Saturday, January 7, 2017

Comment at "Contrary Brin", on why I sat out the 2012 vote

David, Following your comments thread, this one got me: "But the balance sheet is hugely in favor of the American Peace. Violence has plummeted and child health and education skyrocketed. The world that Roosevelt and Marshall built is better than any that ever was." The balance has been in our favor. In my first comment here I proposed that as a civilization we are poised near the right most extremity of an epochal pendulum swing. Along the course of that century long swing America was truly exceptional and "the world that Roosevelt and Marshall built" was central to that exceptionalism.  

However, we have recently incorporated torture into our cultural norms, we have abandoned the prosecution of fraud against the rich and powerful, we have legislated an executive right to assassinate US citizens on foreign soil at the sole discretion of an increasingly imperial presidency that has made Nixon's transgressions look timid, even naive. These execrable policies are legacies of the last administration that could easily have been repudiated by the current one under the cover of party change, but instead have now been consolidated into the bipartisan consensus in DC, the consensus that whatever the powerful do there must be no negative consequence for themselves.  

Born into the GOP in the deep South(west), the sight of my parents and their friends, good people for the most part, reduced to maniacal if not outright homicidal hysteria by what seemed and continues to seem to me the racial progress of Johnson's policies, I fled that society before its descent into evangelical fanaticism. The Democratic party has now incorporated all of what was worst of that Southern GOP I fled into its own establishment. This "left" critique of Ron Paul, about whom I mostly agree with what you've said, is illuminating in that it shows just how destructive the scope of real bipartisan consensus in Washington is, at the same time outlining a region of broad agreement between the "left" many libertarians.  
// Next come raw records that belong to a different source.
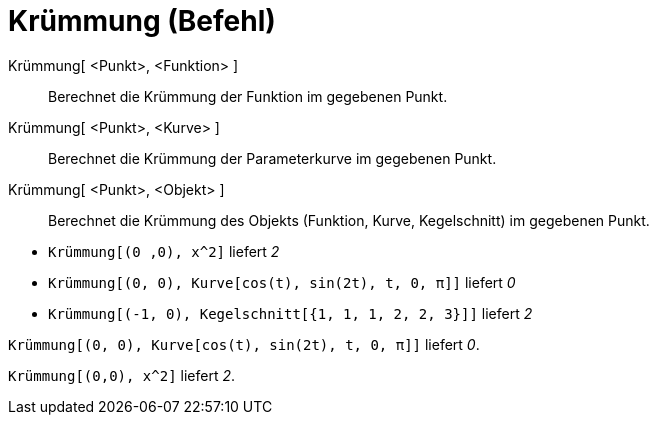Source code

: = Krümmung (Befehl)
:page-en: commands/Curvature_Command
ifdef::env-github[:imagesdir: /de/modules/ROOT/assets/images]

Krümmung[ <Punkt>, <Funktion> ]::
  Berechnet die Krümmung der Funktion im gegebenen Punkt.
Krümmung[ <Punkt>, <Kurve> ]::
  Berechnet die Krümmung der Parameterkurve im gegebenen Punkt.
Krümmung[ <Punkt>, <Objekt> ]::
  Berechnet die Krümmung des Objekts (Funktion, Kurve, Kegelschnitt) im gegebenen Punkt.

[EXAMPLE]
====

* `++Krümmung[(0 ,0), x^2]++` liefert _2_
* `++Krümmung[(0, 0), Kurve[cos(t), sin(2t), t, 0, π]]++` liefert _0_
* `++Krümmung[(-1, 0), Kegelschnitt[{1, 1, 1, 2, 2, 3}]]++` liefert _2_

====

[EXAMPLE]
====

`++Krümmung[(0, 0), Kurve[cos(t), sin(2t), t, 0, π]]++` liefert _0_.

====

[EXAMPLE]
====

`++Krümmung[(0,0), x^2]++` liefert _2_.

====
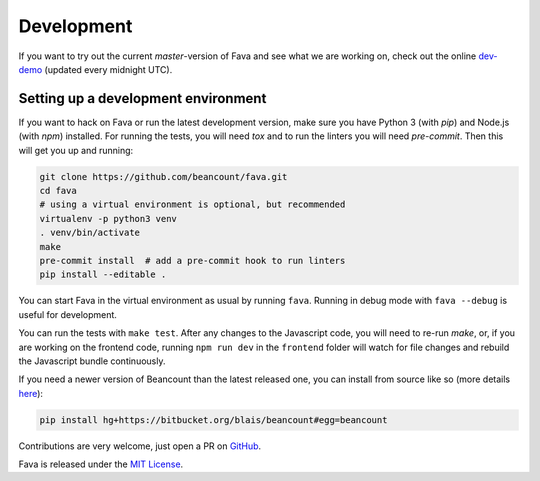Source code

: Development
===========

If you want to try out the current `master`-version of Fava and see what we are
working on, check out the online `dev-demo
<https://favadev.pythonanywhere.com>`__ (updated every midnight UTC).

Setting up a development environment
------------------------------------

If you want to hack on Fava or run the latest development version, make sure
you have Python 3 (with `pip`) and Node.js (with `npm`) installed. For running
the tests, you will need `tox` and to run the linters you will need
`pre-commit`.  Then this will get you up and running:

.. code:: bash

    git clone https://github.com/beancount/fava.git
    cd fava
    # using a virtual environment is optional, but recommended
    virtualenv -p python3 venv
    . venv/bin/activate
    make
    pre-commit install  # add a pre-commit hook to run linters
    pip install --editable .

You can start Fava in the virtual environment as usual by running ``fava``.
Running in debug mode with ``fava --debug`` is useful for development.

You can run the tests with ``make test``. After any changes to the Javascript
code, you will need to re-run `make`, or, if you are working on the frontend
code, running ``npm run dev`` in the ``frontend`` folder will watch for file
changes and rebuild the Javascript bundle continuously.

If you need a newer version of Beancount than the latest released one, you can
install from source like so (more details `here
<http://furius.ca/beancount/doc/install>`__):

.. code:: bash

    pip install hg+https://bitbucket.org/blais/beancount#egg=beancount

Contributions are very welcome, just open a PR on `GitHub
<https://github.com/beancount/fava/pulls>`__.

Fava is released under the `MIT License
<https://github.com/beancount/fava/blob/master/LICENSE>`__.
Maybe as you say, lefties want to expand horizons and seek problems to solve while righties don't want change thrust upon them, but with the radicalism that passed for conservativism for the last twelve years, and yes I am including Obama as this kind of "conservative" (what power relationship has he changed, has he not conserved?), change is coming now hard and fast. Global climate change is real, the "Sovereign debt crisis" is a hoax, but our politics have been holding this reality on its head for twelve to fourteen years. Greed is virtue, up is down, good is bad etc. Last October at an INET conference George Soros said "the system has collapsed, it's just that no one recognizes it yet". I still hold that we are at or near that ultimate rightward position on the techno/cultural pendulum swing. The reverse swing will happen despite every entrenched power centers strenuous effort to prevent it and with 7 billion souls in the world the change will come fast and frightening.  

When I meet people who describe themselves as conservative I always ask them what it is they conserve. I consider myself a "conservative" who is trying to conserve the positive legacy of the enlightenment and our New Deal inheritance of democratic capitalism. The gridlock of our politics has not held back change, it has merely prevented the changes accelerating around us from adversely affecting those who currently wield political or economic power, and even then only within our own borders. Those without power have been abandoned to the torrents of transformation and are making the future now because they have no choice, and it may not be one we like.  

The center pieces of the Marshall Plan, Germany and Japan have, with our encouragement, taken our scientific advances and applied them to real technology even as we export our own productive capacity to them and to China. The difference between Republicans and Democrats on all these issues is just in tone. I left Texas over a quarter century ago to escape repugnant racial views like those Paul has recently been pilloried for from his past but as Greenwald discusses in detail in the first link above Paul is providing a real service to everyone that continues to want America to stand for freedom. I don't know that I could vote for him, but I don't know that there will be anyone I can vote for this time around. A first for me.  

Change has overwhelmed our political system it seems to me. It's almost like it's 1989 again but we are the Soviet Union, what can not work won't; what can not last won't; debts that can not be repaid will not be repaid. But our national debt is not in that category, Europe's are (second link above). Are Russians better off now than they were in 1989? Will we be in twenty years? Neither Democrats or Republicans other than Paul have anything to say about any of this in the run up to a national election. Reality has left our politics behind. As William Gibson said, "the future has arrived, it is just poorly distributed", none of it has made it inside the beltway!

Four years after I wrote the above, we have Trump as President and the CIA trying to initiate a coup. Our first Banana Republican President!